• **DOCUMENT EXCERPT**:

Attribute is defined in nix repl, but not when running nix flake check

Help
1

I have been trying to set up my nix configuration (GitHub - jimkoen/homelab: my homelab) to use sops-nix for secret management. I’ve been following the guide and have managed to load secrets when running nix repl.

Specifially, I am trying to load my Cloudflare API token in order to trigger ACME challenges on the host. The key in secrets.yaml is called “CLOUDFLARE_DNS_API_TOKEN” and seems to load just fine when using the repl:

jimkoen@fedora ~/s/nix-config (main)> nix repl .
Nix 2.25.3
Type :? for help.
warning: Git tree '/home/jimkoen/src/nix-config' is dirty
Loading installable 'git+file:///home/jimkoen/src/nix-config#'...
Added 2 variables.
nix-repl> nixosConfigurations.paperless-ngx.config.sops.secrets.CLOUDFLARE_DNS_API_TOKEN 
{
  format = "yaml";
  gid = 0;
  group = null;
  key = "CLOUDFLARE_DNS_API_TOKEN";
  mode = "0400";
  name = "CLOUDFLARE_DNS_API_TOKEN";
  neededForUsers = false;
  owner = null;
  path = "/run/secrets/CLOUDFLARE_DNS_API_TOKEN";
  reloadUnits = [ ... ];
  restartUnits = [ ... ];
  sopsFile = "/nix/store/iplskddnx91vv49mi2bjwav1r6j0xpk6-source/secrets.yaml";
  sopsFileHash = "fe2e04448bc1bdb0d030a548e31d52eb4ed15fc70cfcda1f54c634bbf20b06b4";
  uid = 0;
}

Yet, when running nix flake check, I’m encountering the following error:

jimkoen@fedora ~/s/nix-config (main)> nix flake check
warning: Git tree '/home/jimkoen/src/nix-config' is dirty
evaluation warning: system.stateVersion is not set, defaulting to 25.05. Read why this matters on https://nixos.org/manual/nixos/stable/options.html#opt-system.stateVersion.

• **WORK ITEM A**:
Which attributes in the repl output of the nix flake check thread have values written as quoted strings?
• **WORK ITEM B**:
Quote the nix flake check thread from "I have been" up to and including "Added 2 variables.".
• **WORK ITEM C**:
In the nix flake check thread, what does system.stateVersion default to when it is not set?
The listing that comes next is drawn from a separate source and has no connection to the nix flake check thread.

• **DATA TO EXAMINE**:
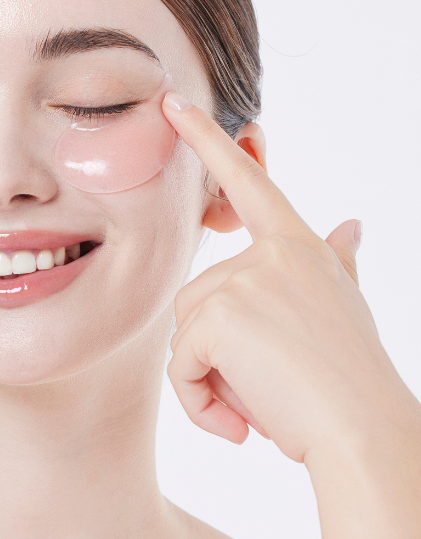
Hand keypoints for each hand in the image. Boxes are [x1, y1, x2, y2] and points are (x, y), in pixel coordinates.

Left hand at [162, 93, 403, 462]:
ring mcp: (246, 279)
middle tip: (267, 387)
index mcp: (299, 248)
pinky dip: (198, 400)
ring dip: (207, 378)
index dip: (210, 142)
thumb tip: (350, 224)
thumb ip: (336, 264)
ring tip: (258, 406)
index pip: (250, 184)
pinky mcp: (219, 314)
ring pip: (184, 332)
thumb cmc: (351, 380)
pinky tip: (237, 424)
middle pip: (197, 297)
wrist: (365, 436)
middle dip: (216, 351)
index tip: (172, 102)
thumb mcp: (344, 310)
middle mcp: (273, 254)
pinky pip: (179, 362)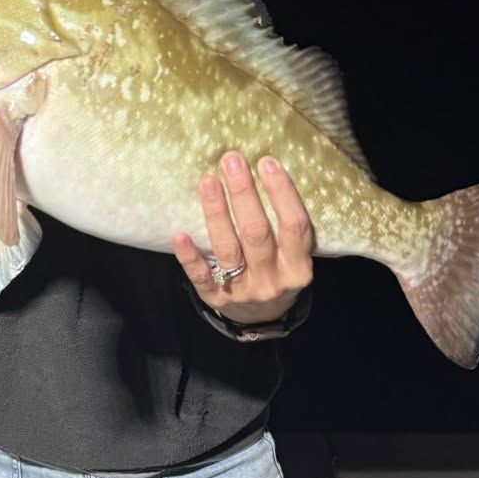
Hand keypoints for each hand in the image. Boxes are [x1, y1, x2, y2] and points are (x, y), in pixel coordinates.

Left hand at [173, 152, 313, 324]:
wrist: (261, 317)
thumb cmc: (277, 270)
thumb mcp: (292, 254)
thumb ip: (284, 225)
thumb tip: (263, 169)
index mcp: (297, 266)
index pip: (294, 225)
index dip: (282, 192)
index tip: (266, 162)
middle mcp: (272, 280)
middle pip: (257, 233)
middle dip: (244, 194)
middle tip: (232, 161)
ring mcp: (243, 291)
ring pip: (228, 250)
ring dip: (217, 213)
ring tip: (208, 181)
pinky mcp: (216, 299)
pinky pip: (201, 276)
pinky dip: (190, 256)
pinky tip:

• **EXERCISE SOLUTION A**:
format, key, mode, name, path, sopsFile, sopsFileHash

• **EXERCISE SOLUTION B**:
I have been trying to set up my nix configuration (GitHub - jimkoen/homelab: my homelab) to use sops-nix for secret management. I’ve been following the guide and have managed to load secrets when running nix repl.

Specifially, I am trying to load my Cloudflare API token in order to trigger ACME challenges on the host. The key in secrets.yaml is called “CLOUDFLARE_DNS_API_TOKEN” and seems to load just fine when using the repl:

jimkoen@fedora ~/s/nix-config (main)> nix repl .
Nix 2.25.3
Type :? for help.
warning: Git tree '/home/jimkoen/src/nix-config' is dirty
Loading installable 'git+file:///home/jimkoen/src/nix-config#'...
Added 2 variables.

• **EXERCISE SOLUTION C**:
25.05